ARTIKEL —
**********

2- Seperti yang Anda lihat, dalalah yang asli (ad-dalâlah al-ashliyah) adalah dalalah yang dipandang dari sisi keberadaannya sebagai lafal-lafal dan ungkapan-ungkapan yang menunjukkan makna-makna yang bersifat mutlak, dan itu adalah dalalah yang asli (ad-dalâlah al-ashliyah). Yakni dalalah lafal menurut uslub-uslub bahasa berupa pendahuluan (taqdîm) dan pengakhiran (ta`khîr), pemanjangan kalimat (ithnâb) dan peringkasan (îjâz), hakikat dan majaz … dan sebagainya. Itu dengan ungkapan lain adalah manthûq an-nash. Manthuq seperti yang dinyatakan di asy-Syakhshiyah juz III halaman 180 adalah dalalah seruan (dalâlah al-khithâb) terhadap hukum jika berasal dari lafal maka itu merupakan dalalah manthuq (dalâlah al-manthûq), dan jika dari makna yang ditunjukkan oleh lafal maka merupakan dalalah mafhum (dalâlah al-mafhûm). Manthuq adalah apa yang ditunjukkan oleh lafal secara qath’i dalam posisi pengucapan, yakni apa yang dipahami dari lafal secara langsung tanpa perantara dan kemungkinan … seperti wajibnya puasa Ramadhan yang dipahami dari firman Allah SWT:

﴿فَمَن شَهِدَ مِنكُمُ الشَّهْرَ فَلْيَصُمْهُ﴾

“Karena itu, barangsiapa di antara kamu hadir (di negeri tempat tinggalnya) di bulan itu, maka hendaklah ia berpuasa pada bulan itu” (TQS al-Baqarah [2]: 185).

Hal itu karena lafal tersebut melalui manthuqnya menunjukkan makna tersebut. Dan itu yang disebut dalalah verbal (ad-dalâlah al-lafzhiyah). Apa yang ditunjukkan oleh lafal secara muthâbaqah atau tadhammun adalah manthuq (al-manthûq), bukan yang dipahami dari susunan ucapan. Hal itu karena lafal itu menurut ad-dâl saja terbagi menjadi tiga bagian, yaitu: al-muthâbaqah, at-tadhammun dan al-iltizâm. Dalalah lafal terhadap keutuhan maknanya adalah muthâbaqah dan itu termasuk manthuq. Dan dalalah lafal terhadap sebagian apa yang disebutkan adalah tadhammun dan itu juga termasuk manthuq. Dan jika seruan menunjukkan hukum melalui manthuqnya, maka pertama-tama dibawa kepada hakikat syar’iyah, seperti sabda Rasul saw:

«لَيْسَ مِنَ الْبِرِّ الصِّيَامُ فِي السَّفَرِ»

“Tidak termasuk kebaikan berpuasa dalam perjalanan (safar)” (HR Ahmad).

**********

LATIHAN SINGKAT A — Mohon sebutkan semua bagian pembagian lafal menurut ad-dâl yang tercantum dalam artikel.
LATIHAN SINGKAT B — Alihkan kalimat dari artikel ini ke dalam bahasa Inggris: "Dalalah lafal terhadap keutuhan maknanya adalah muthâbaqah dan itu termasuk manthuq."
Materi di bawah ini tidak berhubungan dengan artikel.

DATA YANG DIBERIKAN —
**********

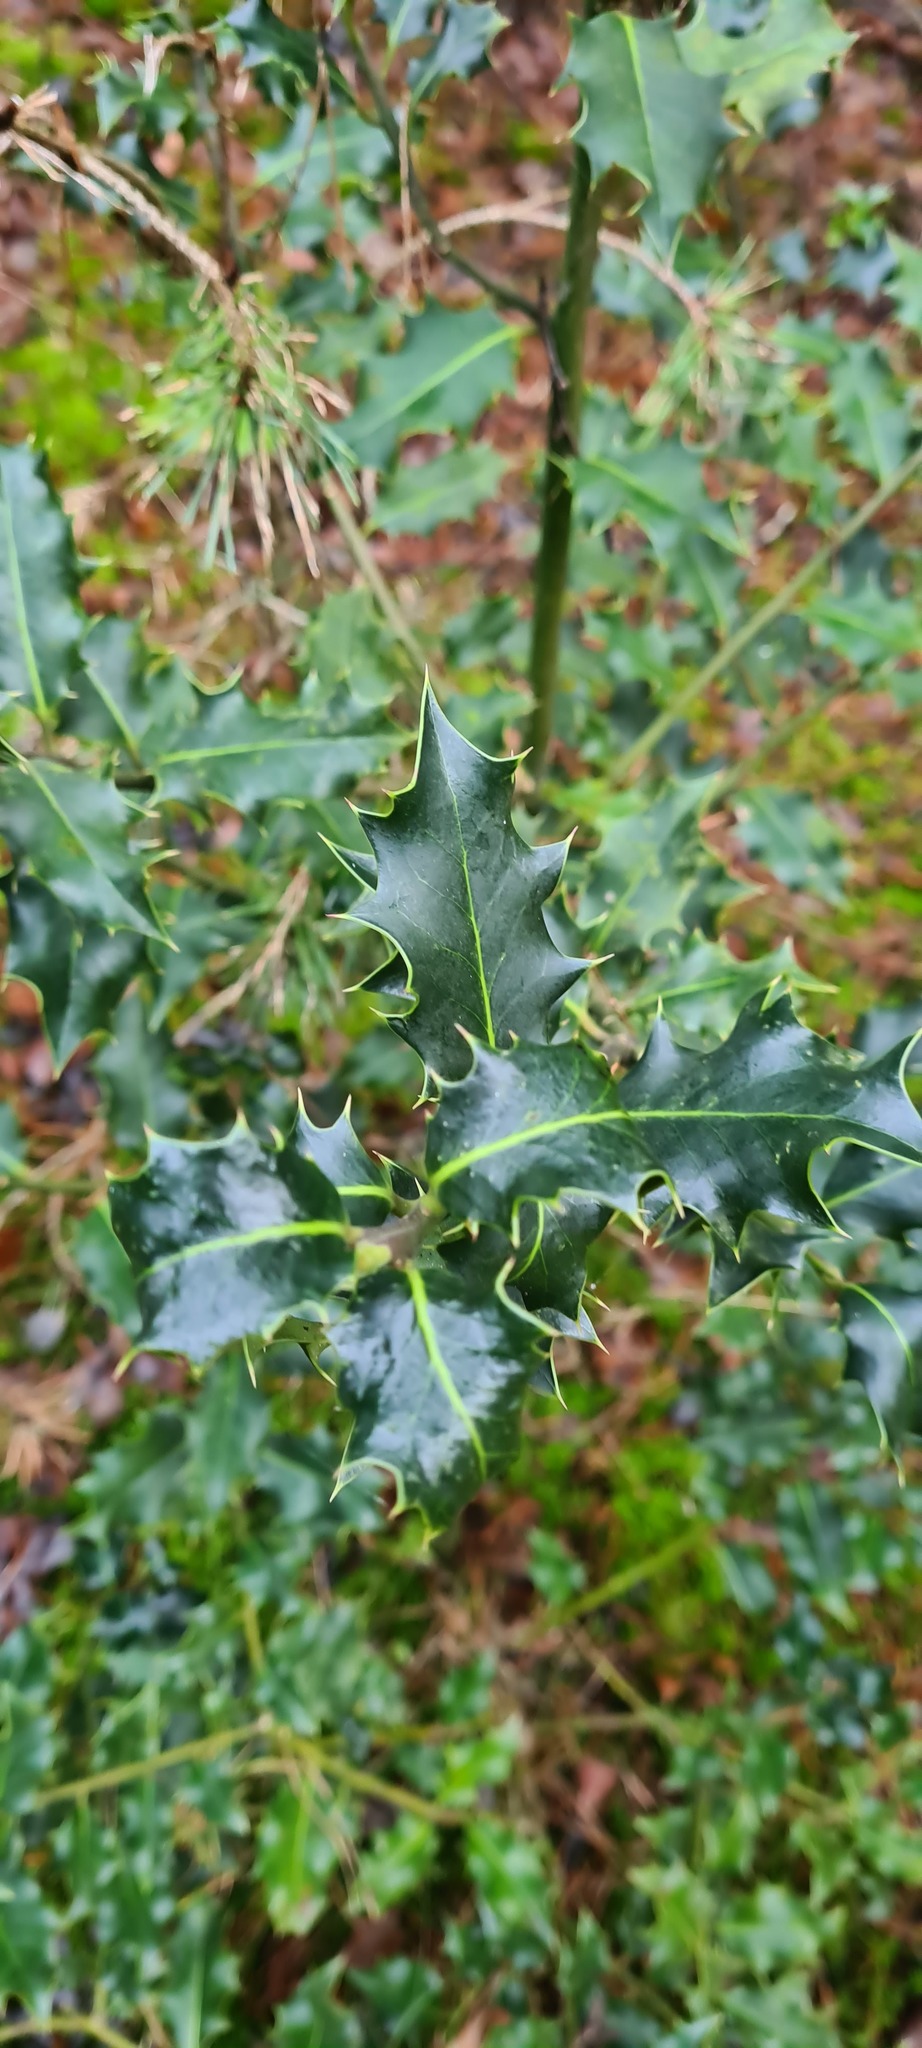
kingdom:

**********

JAWABAN TUGAS A — al-muthâbaqah, at-tadhammun, al-iltizâm

JAWABAN TUGAS B — The indication of an utterance toward the entirety of its meaning is muthâbaqah, and that is included in manthuq.